There are many things that are hard to predict about the future of the church in North America, but one thing is clear: the future church is more charismatic.
I’m not sure how that statement strikes you, but consider the growth of the church around the world – most of it has a Spirit-filled underpinning. This growth, once primarily happening outside Western contexts, is now steadily increasing in places like the UK, Australia, and especially the United States. At the same time, the non-charismatic parts of the church are shrinking, especially in the Western world.
We all know that the mainline church (UMC, PCUSA, Episcopal) is by and large a generation away from the edge of extinction. But what is most striking in the data is that while the evangelical church is holding steady, the families of churches that hold to some practice of “the charismatic life” are growing. Even evangelical churches and communities that once would have been found lacking in their charismatic orientation now have clear, regular examples and bodies of teaching around the Spirit-filled life. Whether it is the Anglican Church, the Reformed Calvinist movement, Spirit-Oriented Mennonites, former United Methodists, or more multi-denominational groupings like Exponential, there is hardly any corner of the church that is not MORE charismatic than it was in previous generations.
One has to step back and wonder, “Why might this be?” This is certainly not something that aligns well with the values of our broader culture as so many changes tend to be. Instead, we ought to think that perhaps this wave of the Spirit is something that God himself has initiated for this time. If God himself has initiated this, then we might ask ourselves, “How do all of us take steps into what God is doing?” After all, you need not consider yourself charismatic to take a step forward into the life of the Spirit.
You need not consider yourself charismatic to take a step forward into the life of the Spirit.
In my own journey, I have often described myself as a “British charismatic.” Mainly, what I have intended to mean is that I have a “subdued” expression of life in the Spirit. I am still uncomfortable in contexts where the “full gifts of the Spirit” are displayed. Yet, I have found that learning to hear God, to give and receive prophetic words, and to discern the action of the Spirit in a setting, have been indispensable to my life and leadership. I’ve also been fortunate to be part of just a few “miraculous” circumstances. I always hope for more of those, but it doesn’t phase me when less of them happen. There are more than enough reasonable, theologically informed, reasons why we don’t see more miracles than we do.
What resides in my heart for my fellow Ecclesia leaders is that you would not miss what God is doing in this moment, either because of any past or present experiences with those who are “Pentecostal or Charismatic” or that you would regard your own personality and way of being in life to be at odds with what we generally experience to be a more “expressive” version of the Christian faith. If we miss what God is doing in this season, I believe there are at least three profound things we will miss.

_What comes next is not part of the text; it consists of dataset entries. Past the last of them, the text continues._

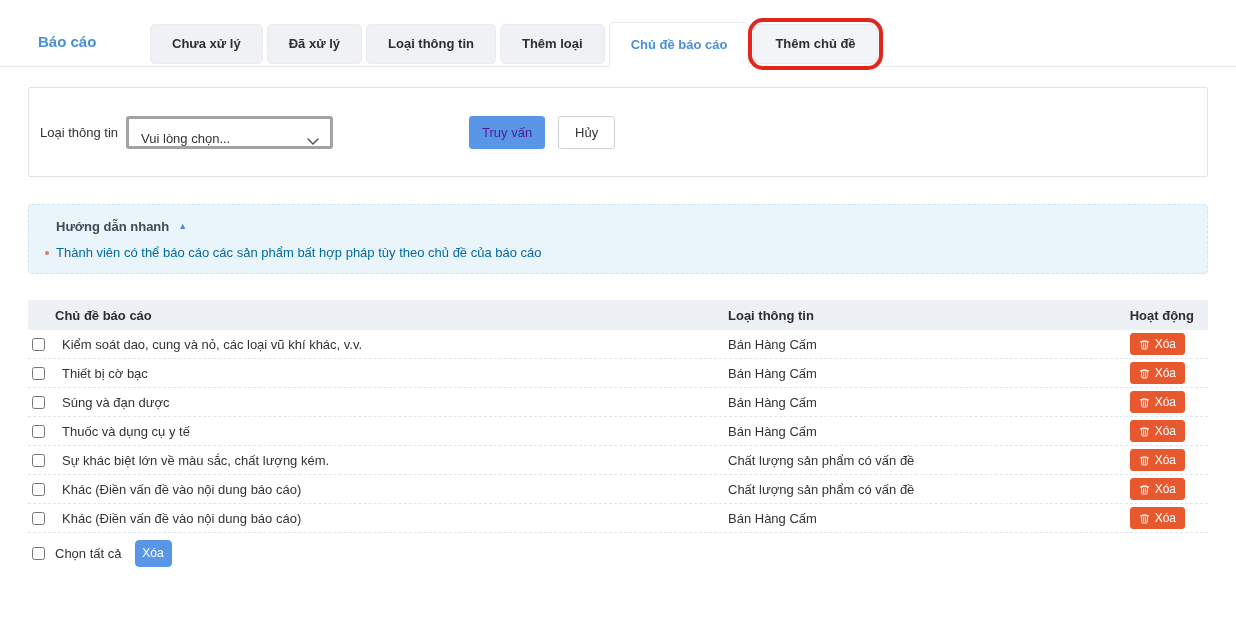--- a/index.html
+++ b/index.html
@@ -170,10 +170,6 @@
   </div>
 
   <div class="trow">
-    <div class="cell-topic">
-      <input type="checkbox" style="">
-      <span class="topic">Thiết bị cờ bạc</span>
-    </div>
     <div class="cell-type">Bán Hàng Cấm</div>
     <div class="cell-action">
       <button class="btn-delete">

First, you could miss a more dynamic and faith-filled personal life of faith. Second, you may miss the longing expectation for the surprising work of God that accompanies the vast majority of where the church is growing in witness and maturity around the globe and ALSO in Western nations that have left a concern for authentic, orthodox Christian witness. Third, and perhaps most importantly because it serves as the foundation of the first two, you will miss out on living and leading with the authority and boldness that accompanies the call of a Christ-follower and is necessary as part of your profession in a time when the winds of society are most certainly blowing against you.
As I look across all my experiences with planting, pastoring, multiplying leaders, building networks, and working with various denominations across the continuum of the church in North America, one thing I know for sure is that the only wind that can withstand the winds of our current secular, increasingly antagonistic context to authentic Christianity on the one hand, and the current nationalistic, increasingly antagonistic context to authentic Christianity on other is the wind of the Spirit. We must have the confidence that God is with us, in the power of the Spirit, to have the courage to face these twin headwinds coming against all of us for the foreseeable future.
So, how do we take a step into this moment?
First, I would recommend to any leader three books that I believe create a pathway for anyone to incrementally grow in their life in the Spirit – Surprised by the Power of the Spirit and Surprised by the Voice of God, both by Jack Deere, and Hearing God by Dallas Willard. You might have read Hearing God in a previous season in life, but I would invite you to read it through the lens of the “charismatic life” and see how it hits you differently.
Second, I would recommend that you simply ask God to continuously reveal the person and work of the Spirit that Jesus sent to accompany and empower you. There is more to be said for sure, but I don’t know of any circumstance where someone has genuinely asked God to reveal the Spirit to them and God has not in due course answered. The question for us is “Do we want more of the Spirit?” It surely seems like it would be wise to say “yes.”